Its not quite so one sided as portrayed here - Amazon threatened at one stage to remove all MacMillan books, electronic and paper, from its listings. Amazon will now acquiesce, however - as
the NYT notes. One wonders what it will do to the volumes sold?
Sigh - The Blodgett's views on economics always have to be handled with care (as many found out in dotcom days to their cost), but one does expect better of a physical media CEO who has observed this argument fail in music, journalism and now video. A little lesson in production microeconomics then. Consider the diagram above - a simplifies media value chain. There are 4 main cost buckets in producing a book:
(1) Content Creation - thats what it costs the creator (the author etc) to create he work
(2) Aggregation - the costs of agents, editors, advertising. legal fees etc etc
(3) Production - the cost of making the product, whether its digital or physical. However, physical production costs are significantly higher than
(4) Distribution - the costs of moving the product from producer to consumer - again, digits over the internet cost a fraction of the trucks, sheds and shops needed for books
Now, on to the cost of production.
(1) Cost of creation is the same, irrespective of the media
(2) Cost of aggregation is similar
So, assuming the market volume is the same. The costs are roughly the same, so the cost per unit will be similar. These are the costs in blue, above.

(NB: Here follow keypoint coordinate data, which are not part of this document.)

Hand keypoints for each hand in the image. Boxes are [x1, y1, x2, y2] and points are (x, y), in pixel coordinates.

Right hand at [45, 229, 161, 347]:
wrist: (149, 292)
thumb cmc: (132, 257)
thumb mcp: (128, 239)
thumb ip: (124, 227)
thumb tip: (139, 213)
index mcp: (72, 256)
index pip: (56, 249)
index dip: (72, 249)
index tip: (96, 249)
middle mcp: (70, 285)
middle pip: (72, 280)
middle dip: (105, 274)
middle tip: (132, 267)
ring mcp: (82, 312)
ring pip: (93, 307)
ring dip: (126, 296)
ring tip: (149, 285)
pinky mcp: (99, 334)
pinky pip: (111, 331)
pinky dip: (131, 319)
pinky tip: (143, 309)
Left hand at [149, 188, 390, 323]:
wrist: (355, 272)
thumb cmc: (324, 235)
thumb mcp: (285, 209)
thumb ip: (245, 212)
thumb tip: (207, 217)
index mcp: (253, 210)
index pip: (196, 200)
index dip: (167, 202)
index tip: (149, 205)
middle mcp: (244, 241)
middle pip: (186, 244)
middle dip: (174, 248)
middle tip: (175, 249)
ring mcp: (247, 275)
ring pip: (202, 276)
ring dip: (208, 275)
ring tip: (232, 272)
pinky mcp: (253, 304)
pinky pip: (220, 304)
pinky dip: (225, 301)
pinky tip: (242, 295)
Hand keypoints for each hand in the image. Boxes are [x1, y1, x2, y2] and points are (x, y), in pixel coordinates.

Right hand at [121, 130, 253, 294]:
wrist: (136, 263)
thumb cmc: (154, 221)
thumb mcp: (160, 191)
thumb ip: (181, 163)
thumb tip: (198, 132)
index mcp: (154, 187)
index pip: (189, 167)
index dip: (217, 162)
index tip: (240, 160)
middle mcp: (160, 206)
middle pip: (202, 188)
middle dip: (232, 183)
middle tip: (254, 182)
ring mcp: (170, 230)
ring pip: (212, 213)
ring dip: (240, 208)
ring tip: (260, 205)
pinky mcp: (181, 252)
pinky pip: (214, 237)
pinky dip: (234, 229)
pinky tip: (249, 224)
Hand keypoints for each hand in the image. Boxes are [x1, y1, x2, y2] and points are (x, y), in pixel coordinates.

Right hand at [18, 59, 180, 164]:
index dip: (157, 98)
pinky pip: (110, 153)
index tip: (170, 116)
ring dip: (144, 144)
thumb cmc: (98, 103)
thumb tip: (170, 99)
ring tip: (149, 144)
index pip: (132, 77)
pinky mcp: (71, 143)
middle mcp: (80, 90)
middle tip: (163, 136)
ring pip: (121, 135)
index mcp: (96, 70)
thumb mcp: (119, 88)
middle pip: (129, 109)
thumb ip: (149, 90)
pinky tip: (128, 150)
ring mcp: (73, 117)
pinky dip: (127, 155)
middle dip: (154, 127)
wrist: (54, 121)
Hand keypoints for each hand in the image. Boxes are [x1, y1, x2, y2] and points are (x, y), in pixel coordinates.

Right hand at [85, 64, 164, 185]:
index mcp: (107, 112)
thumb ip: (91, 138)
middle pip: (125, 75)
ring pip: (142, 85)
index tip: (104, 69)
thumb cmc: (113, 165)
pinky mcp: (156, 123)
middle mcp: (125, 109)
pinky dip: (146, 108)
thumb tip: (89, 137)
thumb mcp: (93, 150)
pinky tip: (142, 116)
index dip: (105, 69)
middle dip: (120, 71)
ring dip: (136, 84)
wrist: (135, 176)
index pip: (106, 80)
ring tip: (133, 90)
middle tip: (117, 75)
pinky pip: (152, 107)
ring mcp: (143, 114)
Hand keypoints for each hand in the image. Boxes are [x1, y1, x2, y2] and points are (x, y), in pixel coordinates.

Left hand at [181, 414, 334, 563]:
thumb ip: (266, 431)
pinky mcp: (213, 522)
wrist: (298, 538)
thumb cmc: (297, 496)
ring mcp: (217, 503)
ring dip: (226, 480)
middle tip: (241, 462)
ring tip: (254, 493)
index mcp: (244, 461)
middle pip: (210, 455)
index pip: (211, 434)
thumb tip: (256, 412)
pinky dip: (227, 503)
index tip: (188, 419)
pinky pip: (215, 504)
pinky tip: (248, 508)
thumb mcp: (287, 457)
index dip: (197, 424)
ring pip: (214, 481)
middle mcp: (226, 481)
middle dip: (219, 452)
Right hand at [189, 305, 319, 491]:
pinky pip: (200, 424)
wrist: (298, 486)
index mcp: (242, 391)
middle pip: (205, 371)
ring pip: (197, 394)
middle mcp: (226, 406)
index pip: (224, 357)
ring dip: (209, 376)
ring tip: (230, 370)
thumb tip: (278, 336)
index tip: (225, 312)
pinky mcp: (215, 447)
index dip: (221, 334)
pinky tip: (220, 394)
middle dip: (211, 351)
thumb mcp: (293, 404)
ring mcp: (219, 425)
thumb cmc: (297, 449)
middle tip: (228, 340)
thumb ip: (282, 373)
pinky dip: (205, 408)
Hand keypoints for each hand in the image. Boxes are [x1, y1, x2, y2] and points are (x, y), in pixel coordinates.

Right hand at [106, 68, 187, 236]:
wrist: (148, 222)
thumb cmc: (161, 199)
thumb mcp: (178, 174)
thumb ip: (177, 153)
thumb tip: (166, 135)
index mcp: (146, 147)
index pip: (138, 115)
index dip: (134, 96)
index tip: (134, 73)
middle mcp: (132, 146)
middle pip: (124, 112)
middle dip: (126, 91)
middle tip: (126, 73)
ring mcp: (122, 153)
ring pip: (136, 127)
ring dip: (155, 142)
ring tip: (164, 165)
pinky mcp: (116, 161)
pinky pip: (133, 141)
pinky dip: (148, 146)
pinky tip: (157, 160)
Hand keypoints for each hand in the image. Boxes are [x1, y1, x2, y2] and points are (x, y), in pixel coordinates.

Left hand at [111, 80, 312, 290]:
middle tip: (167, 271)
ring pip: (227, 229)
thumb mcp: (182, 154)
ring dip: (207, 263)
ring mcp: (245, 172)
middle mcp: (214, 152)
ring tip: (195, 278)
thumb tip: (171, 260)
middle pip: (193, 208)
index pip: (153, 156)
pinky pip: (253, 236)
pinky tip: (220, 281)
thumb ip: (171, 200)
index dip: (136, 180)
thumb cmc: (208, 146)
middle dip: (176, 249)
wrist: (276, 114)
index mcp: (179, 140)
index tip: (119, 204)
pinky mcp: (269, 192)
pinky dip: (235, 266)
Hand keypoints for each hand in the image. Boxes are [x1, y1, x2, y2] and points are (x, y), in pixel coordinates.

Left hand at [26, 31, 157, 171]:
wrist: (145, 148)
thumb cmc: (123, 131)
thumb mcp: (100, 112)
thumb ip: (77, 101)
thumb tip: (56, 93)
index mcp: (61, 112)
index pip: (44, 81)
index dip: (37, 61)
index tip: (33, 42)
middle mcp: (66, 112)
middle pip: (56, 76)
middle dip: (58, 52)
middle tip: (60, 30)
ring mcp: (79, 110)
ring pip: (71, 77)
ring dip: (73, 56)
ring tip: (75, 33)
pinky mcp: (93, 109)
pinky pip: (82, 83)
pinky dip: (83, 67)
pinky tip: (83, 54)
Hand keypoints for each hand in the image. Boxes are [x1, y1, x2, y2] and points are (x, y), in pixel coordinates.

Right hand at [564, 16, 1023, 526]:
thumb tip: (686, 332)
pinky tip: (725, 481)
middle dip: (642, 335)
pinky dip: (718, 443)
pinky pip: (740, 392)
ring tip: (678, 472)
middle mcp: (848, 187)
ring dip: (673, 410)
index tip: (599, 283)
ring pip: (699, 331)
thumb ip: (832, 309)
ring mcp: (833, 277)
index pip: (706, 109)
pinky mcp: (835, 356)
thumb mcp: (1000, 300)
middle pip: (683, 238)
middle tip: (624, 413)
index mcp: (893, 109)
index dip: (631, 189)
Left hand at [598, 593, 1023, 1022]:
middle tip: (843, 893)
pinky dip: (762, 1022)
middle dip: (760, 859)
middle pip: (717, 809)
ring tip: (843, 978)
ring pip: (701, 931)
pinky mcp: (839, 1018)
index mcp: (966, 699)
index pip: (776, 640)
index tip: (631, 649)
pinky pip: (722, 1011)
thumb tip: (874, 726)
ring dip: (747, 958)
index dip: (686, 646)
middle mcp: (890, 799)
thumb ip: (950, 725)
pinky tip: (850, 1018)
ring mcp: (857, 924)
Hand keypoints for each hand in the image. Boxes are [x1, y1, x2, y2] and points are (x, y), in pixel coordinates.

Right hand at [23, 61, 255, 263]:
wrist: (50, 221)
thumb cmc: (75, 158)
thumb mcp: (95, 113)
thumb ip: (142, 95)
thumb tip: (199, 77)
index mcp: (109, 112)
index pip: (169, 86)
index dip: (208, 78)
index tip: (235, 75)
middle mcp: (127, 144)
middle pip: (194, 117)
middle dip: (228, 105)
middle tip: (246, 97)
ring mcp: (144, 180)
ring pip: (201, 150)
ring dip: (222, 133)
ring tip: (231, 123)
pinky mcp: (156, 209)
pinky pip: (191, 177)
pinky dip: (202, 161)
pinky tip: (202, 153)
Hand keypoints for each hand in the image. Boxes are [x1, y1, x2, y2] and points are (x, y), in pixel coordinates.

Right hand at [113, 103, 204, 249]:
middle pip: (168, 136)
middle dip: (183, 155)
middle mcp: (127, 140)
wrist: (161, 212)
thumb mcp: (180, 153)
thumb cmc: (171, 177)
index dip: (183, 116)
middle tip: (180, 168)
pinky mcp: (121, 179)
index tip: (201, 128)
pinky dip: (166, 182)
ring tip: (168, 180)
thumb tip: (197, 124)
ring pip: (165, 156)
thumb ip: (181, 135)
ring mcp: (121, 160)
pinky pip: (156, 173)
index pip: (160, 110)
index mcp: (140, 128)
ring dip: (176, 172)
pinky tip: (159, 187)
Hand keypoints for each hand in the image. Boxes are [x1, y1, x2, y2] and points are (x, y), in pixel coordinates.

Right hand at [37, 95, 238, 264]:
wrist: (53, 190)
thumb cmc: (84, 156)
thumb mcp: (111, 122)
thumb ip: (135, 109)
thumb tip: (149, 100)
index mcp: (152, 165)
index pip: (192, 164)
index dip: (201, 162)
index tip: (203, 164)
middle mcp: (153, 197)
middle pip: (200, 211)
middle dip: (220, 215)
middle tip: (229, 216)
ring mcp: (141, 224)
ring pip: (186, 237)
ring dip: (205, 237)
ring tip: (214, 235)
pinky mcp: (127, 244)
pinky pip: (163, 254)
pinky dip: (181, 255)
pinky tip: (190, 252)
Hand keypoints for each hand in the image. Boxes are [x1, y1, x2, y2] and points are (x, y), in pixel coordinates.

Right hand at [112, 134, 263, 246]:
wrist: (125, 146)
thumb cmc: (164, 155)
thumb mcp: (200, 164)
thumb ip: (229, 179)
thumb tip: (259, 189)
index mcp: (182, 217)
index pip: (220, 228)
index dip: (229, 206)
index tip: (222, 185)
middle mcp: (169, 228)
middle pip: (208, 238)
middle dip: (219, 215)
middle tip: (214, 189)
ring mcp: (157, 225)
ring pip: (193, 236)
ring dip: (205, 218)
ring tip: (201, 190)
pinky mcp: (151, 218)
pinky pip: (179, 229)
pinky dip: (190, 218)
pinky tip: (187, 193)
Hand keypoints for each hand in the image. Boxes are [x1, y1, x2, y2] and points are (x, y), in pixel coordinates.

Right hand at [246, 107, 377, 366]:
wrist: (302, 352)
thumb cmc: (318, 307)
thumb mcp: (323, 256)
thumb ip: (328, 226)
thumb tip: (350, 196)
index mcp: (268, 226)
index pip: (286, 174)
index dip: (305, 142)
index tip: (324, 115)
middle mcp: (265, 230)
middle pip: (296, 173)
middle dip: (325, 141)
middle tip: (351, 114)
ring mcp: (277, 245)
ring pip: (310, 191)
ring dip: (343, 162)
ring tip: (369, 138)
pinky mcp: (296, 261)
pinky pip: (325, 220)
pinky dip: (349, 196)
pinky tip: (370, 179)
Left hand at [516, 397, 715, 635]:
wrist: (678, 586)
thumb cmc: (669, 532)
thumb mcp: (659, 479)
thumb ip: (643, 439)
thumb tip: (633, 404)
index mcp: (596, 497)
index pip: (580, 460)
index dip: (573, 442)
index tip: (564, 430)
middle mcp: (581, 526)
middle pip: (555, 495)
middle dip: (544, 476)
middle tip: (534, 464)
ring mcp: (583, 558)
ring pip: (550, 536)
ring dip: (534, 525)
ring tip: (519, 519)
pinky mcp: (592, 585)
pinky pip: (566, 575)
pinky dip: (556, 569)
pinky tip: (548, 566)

(3) Cost of Production - orders of magnitude lower
(4) Cost of Distribution - ditto
These are the red sections, and represent the difference in cost of production between a book and e-Book. I've drawn the 4 elements as roughly equal in size - in fact the cost of creation is fairly small, aggregation fairly large - but production and distribution are very material - at least 30% in nearly every case. That is a non trivial saving.
Now just to deal with Mr Blodgett quickly - the "marginal cost" is indeed near-zero once the full costs of the creation and aggregation have been met - but
only when they have been met. That is true of both paper and e-books. Until then, they cost!
There is actually another cost, that of the consumer equipment required to read the media, but that comes after the cost to produce it and is not directly germane to the price. However, it is germane to the total cost of ownership. And shelling out several hundred dollars for an e-Reader is another factor arguing against equal pricing of book and e-book.
(Update - just reading
some of the other articles, I think they are missing the fundamental point this shows - in other words there is a disruptive economic arbitrage between books and ebooks that will restructure the industry, whether it is wanted, fair, right etc etc is moot)
One thing does concern me though, and that is the potential lock in and DRM lock out that all these various proprietary eBook readers get.